Astariz, S., Perez-Collazo, C., Abanades, J., Iglesias, G.
Energy 2015 v.84 pp. 15-24
case studies, climate, energy conversion, energy density, fossil fuels, infrastructure, mathematical models, water power, water waves, weather, wind farms, wind power, wind turbines, England
The cost competitiveness of wave energy must be enhanced if it is to become a viable alternative to fossil fuels. This can be achieved by realising the synergies between wave and offshore wind energy through co-located wind turbines and WECs (Wave Energy Converters). First, by using the infrastructure of the wind farm the WECs will be less costly to install and maintain. Second, by deploying the WECs along the periphery of the farm a milder wave climate (shadow effect) will ensue within the farm and result in reduced structural loads and enlarged weather windows for Operation & Maintenance. The objective of this work is to investigate the optimum layout for the co-located wind-wave farm with a view to maximising these benefits.
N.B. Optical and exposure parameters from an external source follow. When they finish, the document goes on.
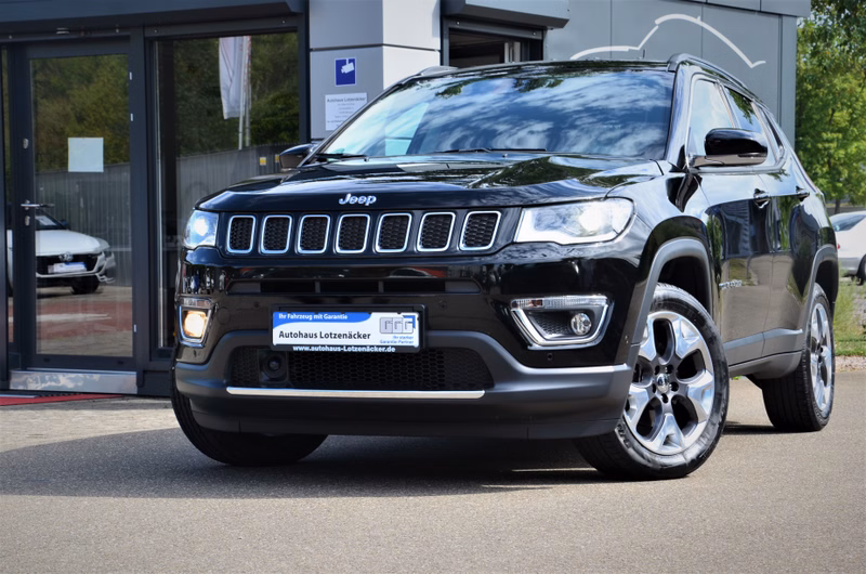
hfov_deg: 23.4
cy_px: 287
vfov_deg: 15.6
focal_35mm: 87
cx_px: 433
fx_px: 2089
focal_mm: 58
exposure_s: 1/125
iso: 200
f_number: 11
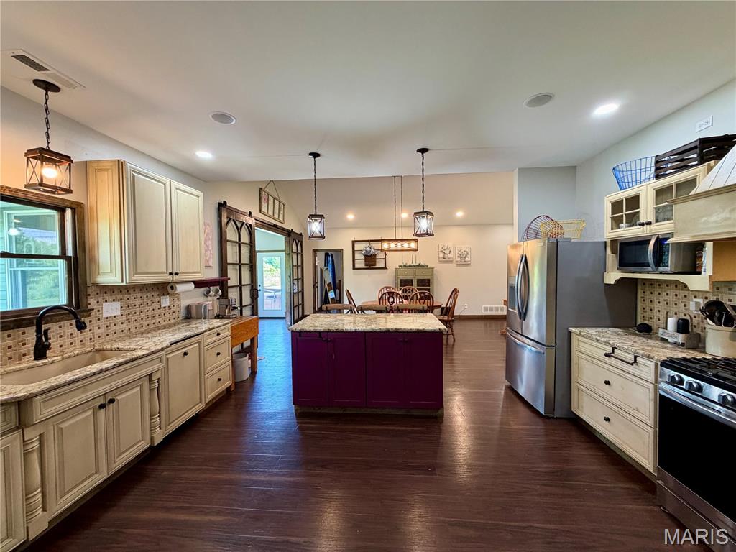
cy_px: 276
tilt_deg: -1.1
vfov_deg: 85.7
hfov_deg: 102.1
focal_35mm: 14
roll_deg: +0.9
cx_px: 368
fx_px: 298
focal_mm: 2.22
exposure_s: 1/60
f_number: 2.2
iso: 250
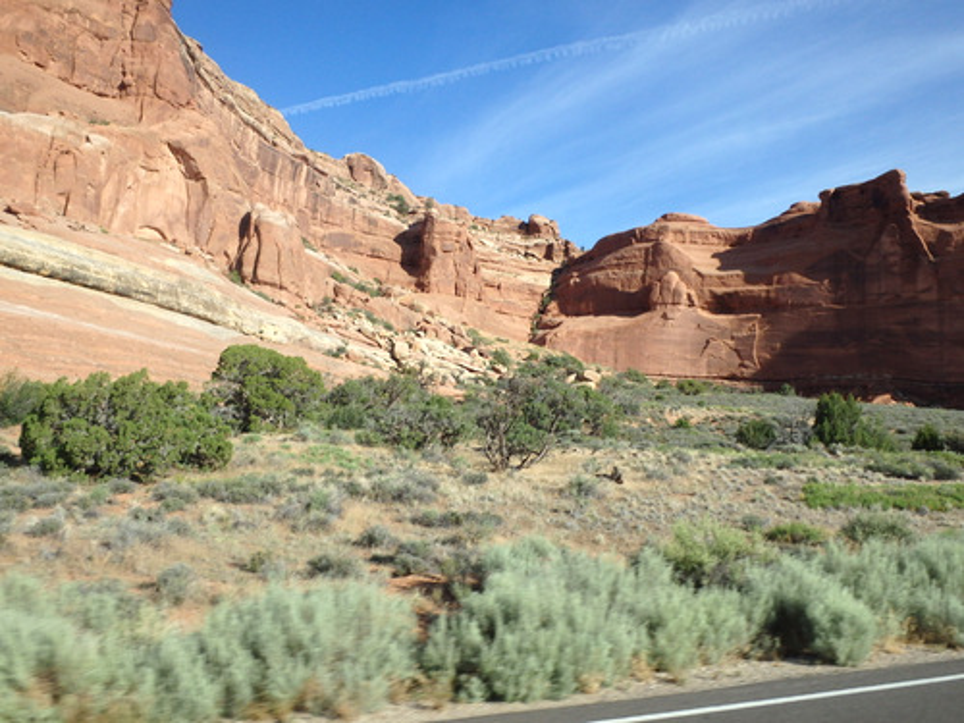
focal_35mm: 30
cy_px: 362
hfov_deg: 60.0
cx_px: 482
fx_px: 835
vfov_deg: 46.8
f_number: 11
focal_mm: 5.4
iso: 125
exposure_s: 1/125
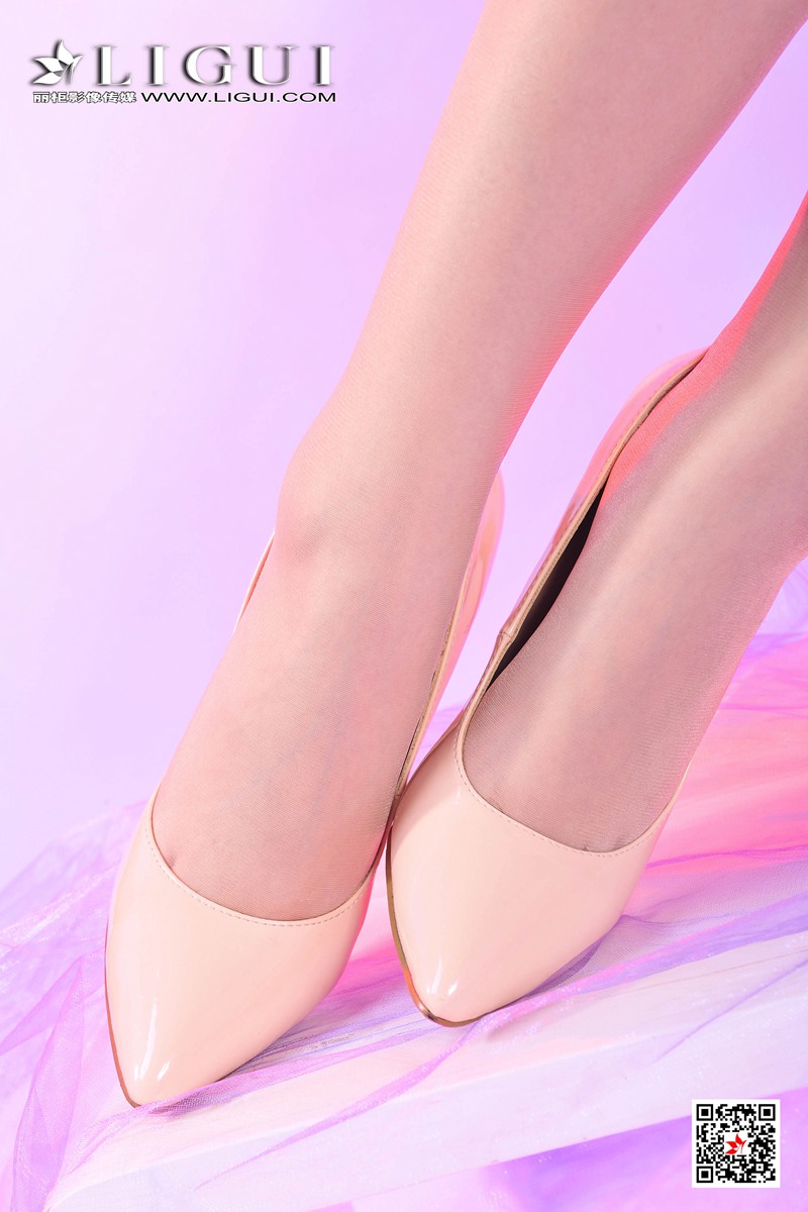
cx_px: 404
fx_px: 2356
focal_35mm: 70
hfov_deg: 19.5
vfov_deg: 28.8
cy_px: 606
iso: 250
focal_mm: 70
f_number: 13
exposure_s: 1/160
This investigation is carried out through a case study: an offshore wind farm consisting of 80 turbines in the Wave Hub area (SW England). To analyse the influence of the farm layout, high-resolution numerical modelling is used, and no fewer than 14 different layouts are compared. We find that the layout does play a fundamental role and that reductions of up to 40% in the significant wave height can be achieved – or up to 64% in terms of energy density.